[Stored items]
....

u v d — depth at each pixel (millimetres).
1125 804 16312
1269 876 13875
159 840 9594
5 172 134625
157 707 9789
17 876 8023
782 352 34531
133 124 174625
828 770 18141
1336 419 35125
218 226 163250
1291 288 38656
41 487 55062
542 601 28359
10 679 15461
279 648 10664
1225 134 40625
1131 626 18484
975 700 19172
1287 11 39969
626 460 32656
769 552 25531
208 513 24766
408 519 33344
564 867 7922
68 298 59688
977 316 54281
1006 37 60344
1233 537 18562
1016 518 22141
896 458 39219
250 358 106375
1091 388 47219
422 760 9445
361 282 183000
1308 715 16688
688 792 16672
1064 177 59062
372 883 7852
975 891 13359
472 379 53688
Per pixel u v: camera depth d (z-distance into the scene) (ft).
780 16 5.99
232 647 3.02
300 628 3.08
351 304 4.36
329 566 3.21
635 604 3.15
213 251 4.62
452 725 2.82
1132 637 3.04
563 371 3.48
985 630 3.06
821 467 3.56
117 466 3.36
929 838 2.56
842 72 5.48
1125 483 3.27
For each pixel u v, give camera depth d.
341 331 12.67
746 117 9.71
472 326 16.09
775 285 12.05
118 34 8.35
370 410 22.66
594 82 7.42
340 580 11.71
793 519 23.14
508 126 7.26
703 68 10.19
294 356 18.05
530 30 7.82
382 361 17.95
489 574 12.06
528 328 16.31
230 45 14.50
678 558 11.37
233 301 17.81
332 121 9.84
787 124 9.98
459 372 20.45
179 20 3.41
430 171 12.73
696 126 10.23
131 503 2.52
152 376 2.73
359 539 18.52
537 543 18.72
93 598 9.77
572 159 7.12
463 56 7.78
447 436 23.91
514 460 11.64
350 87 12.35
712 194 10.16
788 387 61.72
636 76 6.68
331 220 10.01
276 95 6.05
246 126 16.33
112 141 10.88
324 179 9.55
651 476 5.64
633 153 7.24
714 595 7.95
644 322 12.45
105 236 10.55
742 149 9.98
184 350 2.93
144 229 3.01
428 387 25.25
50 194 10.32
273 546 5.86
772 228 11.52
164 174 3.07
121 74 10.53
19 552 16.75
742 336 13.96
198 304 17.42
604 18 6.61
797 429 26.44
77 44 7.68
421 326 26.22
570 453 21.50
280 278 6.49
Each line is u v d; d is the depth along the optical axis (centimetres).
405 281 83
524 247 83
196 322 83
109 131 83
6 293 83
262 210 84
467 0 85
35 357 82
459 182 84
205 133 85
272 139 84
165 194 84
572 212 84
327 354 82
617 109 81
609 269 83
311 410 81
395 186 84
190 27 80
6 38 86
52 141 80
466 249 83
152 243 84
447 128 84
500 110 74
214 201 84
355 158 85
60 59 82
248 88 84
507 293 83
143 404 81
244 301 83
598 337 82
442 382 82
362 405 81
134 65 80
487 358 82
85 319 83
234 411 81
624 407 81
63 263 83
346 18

....

● Task goal
Tally the lines of the records that contain the word "depth" and state the total alone.

● Reply to the task
4